Consigne de tâche:
Donnez la suite de la critique consacrée au cinéma d'Abdellatif Kechiche, en reprenant juste après sa dernière phrase.

Extrait de page:
::::::::

Sortie (France) : 7 janvier 2004

Il y a deux sortes de gens : ceux qui ont eu le privilège d’aller au Festival de Cannes, et ceux qui devront attendre le 9 octobre pour voir La Vie d’Adèle d’Abdellatif Kechiche. Je fais partie des seconds et, plutôt que de trépigner pendant cinq mois, j’ai décidé d’aller faire un tour dans les films précédents du cinéaste. 

Quiconque s’intéresse de près ou de loin au septième art a déjà entendu l’expression « système Kechiche » pour désigner le dispositif du cinéaste éponyme : longs tournages, acteurs avec peu ou pas d’expérience, sessions d’improvisations filmées avec plusieurs caméras, montage plus que tout décisif puisqu’il doit tracer une ligne à travers une quantité de rushes exorbitante… Quiconque s’intéresse de près ou de loin à mes critiques filmosauriennes sait que c’est une proposition de cinéma qui me séduit plus que n’importe quelle autre. Avec une telle méthode, on peut difficilement produire un film ennuyeux. L’auteur sacré accepte que le tournage soit le moment non pas de l’adaptation du scénario, mais d’une remise en jeu de tout ce qui a été écrit, dialogues, situations, etc. L’improvisation induit la justesse, l’accident, la surprise, la rupture – la complexité en somme.

::::::::

Entrées de données enregistrées:
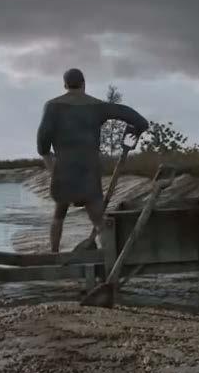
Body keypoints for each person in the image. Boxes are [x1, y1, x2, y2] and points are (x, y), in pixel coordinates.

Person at [36, 68, 148, 253]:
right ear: (84, 84)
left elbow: (42, 147)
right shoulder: (98, 107)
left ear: (65, 85)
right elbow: (140, 121)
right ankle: (109, 259)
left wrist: (54, 171)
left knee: (58, 216)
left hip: (64, 171)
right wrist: (132, 134)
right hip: (88, 172)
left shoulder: (52, 106)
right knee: (99, 221)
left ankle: (54, 255)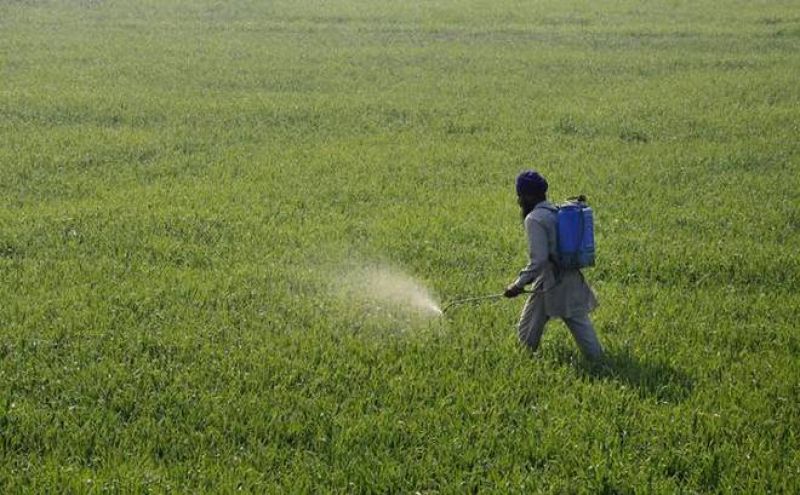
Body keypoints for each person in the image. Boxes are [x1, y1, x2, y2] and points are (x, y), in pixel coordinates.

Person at [504, 170, 604, 360]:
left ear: (528, 196)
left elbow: (538, 260)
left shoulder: (534, 219)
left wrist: (517, 285)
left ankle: (598, 362)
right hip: (564, 278)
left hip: (553, 282)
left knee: (530, 333)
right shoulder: (556, 211)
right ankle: (598, 361)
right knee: (572, 324)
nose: (519, 201)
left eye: (520, 196)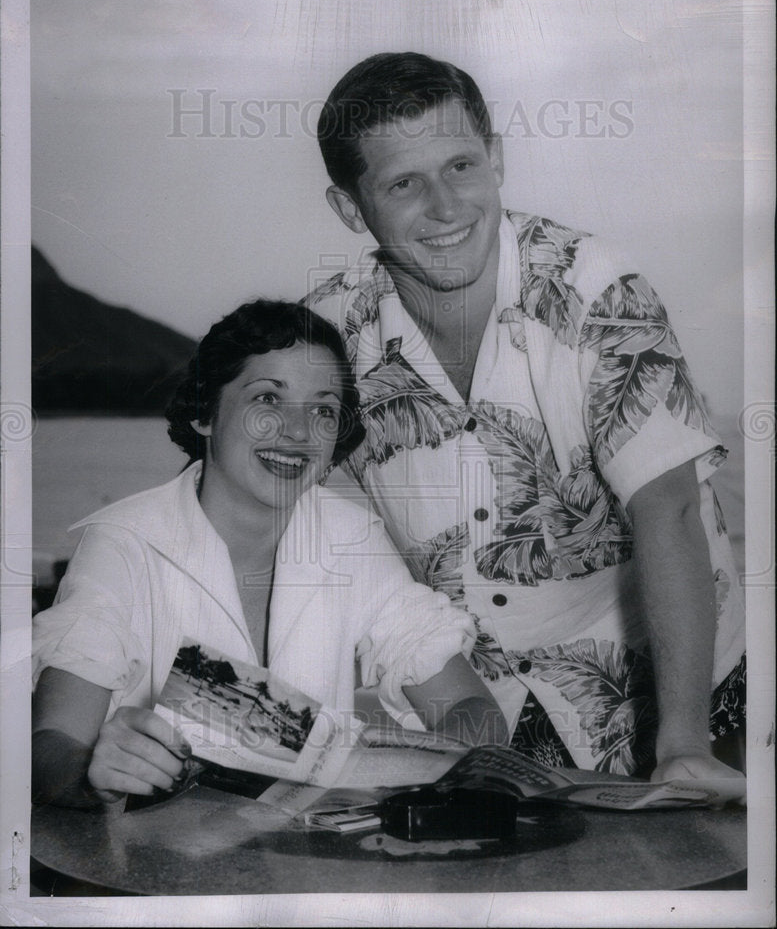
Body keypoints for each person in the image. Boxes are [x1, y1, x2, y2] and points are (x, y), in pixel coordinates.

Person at [306, 51, 746, 783]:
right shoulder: (326, 337)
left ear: (496, 159)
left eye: (460, 167)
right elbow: (276, 523)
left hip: (670, 698)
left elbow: (669, 512)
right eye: (404, 183)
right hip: (473, 715)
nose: (446, 209)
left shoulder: (599, 292)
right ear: (351, 207)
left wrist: (682, 747)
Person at [32, 299, 507, 808]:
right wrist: (94, 775)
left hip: (307, 863)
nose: (299, 432)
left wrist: (434, 765)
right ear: (204, 414)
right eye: (268, 400)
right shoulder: (124, 544)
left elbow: (472, 707)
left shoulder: (350, 538)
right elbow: (50, 750)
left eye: (323, 409)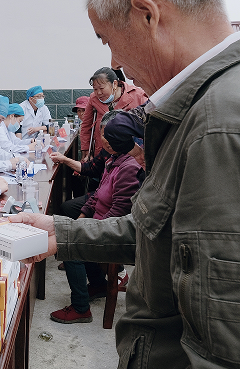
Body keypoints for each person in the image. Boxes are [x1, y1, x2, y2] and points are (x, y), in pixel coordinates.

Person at [10, 0, 240, 368]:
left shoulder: (226, 124)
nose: (115, 63)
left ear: (147, 15)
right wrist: (63, 233)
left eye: (108, 40)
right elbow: (165, 236)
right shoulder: (229, 97)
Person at [48, 111, 142, 324]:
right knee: (72, 226)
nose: (105, 141)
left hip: (112, 229)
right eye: (103, 135)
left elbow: (118, 214)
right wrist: (82, 220)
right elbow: (97, 195)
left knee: (69, 247)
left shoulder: (129, 167)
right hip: (101, 222)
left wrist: (87, 231)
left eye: (110, 136)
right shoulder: (113, 159)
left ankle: (81, 308)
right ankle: (99, 284)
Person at [80, 67, 147, 161]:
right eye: (95, 89)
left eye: (101, 88)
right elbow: (86, 125)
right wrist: (86, 150)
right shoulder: (93, 98)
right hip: (102, 152)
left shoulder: (138, 95)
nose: (98, 93)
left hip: (130, 152)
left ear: (114, 84)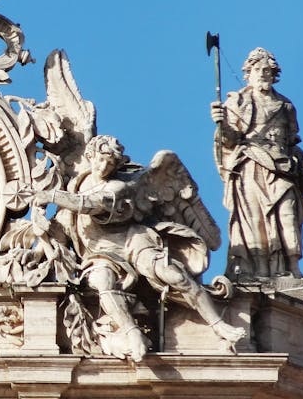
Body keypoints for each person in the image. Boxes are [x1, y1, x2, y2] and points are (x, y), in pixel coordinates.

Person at [36, 135, 244, 361]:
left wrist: (48, 195)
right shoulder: (76, 183)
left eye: (111, 162)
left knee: (171, 274)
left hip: (132, 241)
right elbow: (61, 227)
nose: (104, 166)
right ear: (89, 156)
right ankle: (132, 333)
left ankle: (219, 324)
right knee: (102, 281)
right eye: (101, 160)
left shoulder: (118, 187)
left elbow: (89, 204)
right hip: (99, 253)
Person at [211, 47, 303, 279]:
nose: (263, 74)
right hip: (251, 165)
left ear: (274, 74)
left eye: (268, 71)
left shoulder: (286, 106)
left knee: (288, 215)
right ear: (248, 73)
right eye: (258, 70)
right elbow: (229, 141)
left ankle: (293, 267)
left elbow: (291, 142)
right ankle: (260, 269)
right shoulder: (237, 102)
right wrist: (221, 124)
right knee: (255, 219)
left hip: (283, 168)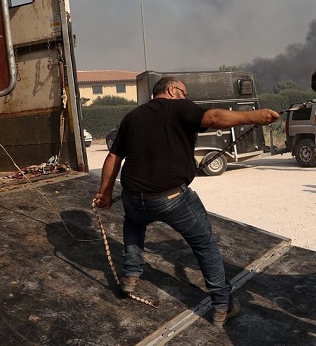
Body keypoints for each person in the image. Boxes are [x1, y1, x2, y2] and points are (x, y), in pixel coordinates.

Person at [93, 77, 279, 327]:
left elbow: (114, 156)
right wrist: (255, 117)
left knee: (134, 224)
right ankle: (222, 305)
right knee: (204, 243)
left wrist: (105, 193)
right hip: (172, 197)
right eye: (184, 92)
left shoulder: (132, 116)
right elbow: (213, 118)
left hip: (133, 197)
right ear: (172, 90)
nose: (186, 97)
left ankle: (129, 277)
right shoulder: (179, 106)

::::::::

Réponse rédigée:
Avec L’Esquive, Kechiche suit à la lettre cette démarche devenue aujourd’hui habituelle (à cette époque, elle ne l’était pas encore puisqu’il ne s’agissait que de son second long-métrage). Naturellement, cette méthode influe sur la structure du film : L’Esquive est une addition de longues séquences (untel parle avec untel) entrecoupées par de courtes scènes transitoires (untel va vers untel). C’est logique puisque c’est dans les moments dialogués et pas dans les phases de déplacements en solitaire que l’improvisation peut se déployer. Cela dit, quand on compare L’Esquive aux autres films de Kechiche, on constate que cette alternance mécanique, alors que le dispositif de base est identique, est propre au premier. Dans La Graine et le Mulet, par exemple, on ne retrouve pas du tout ce schéma, et on peut notamment passer des dizaines de minutes à suivre les déplacements du personnage principal.

la graine et le mulet kechiche

Le graine et le mulet. Abdellatif Kechiche, 2007.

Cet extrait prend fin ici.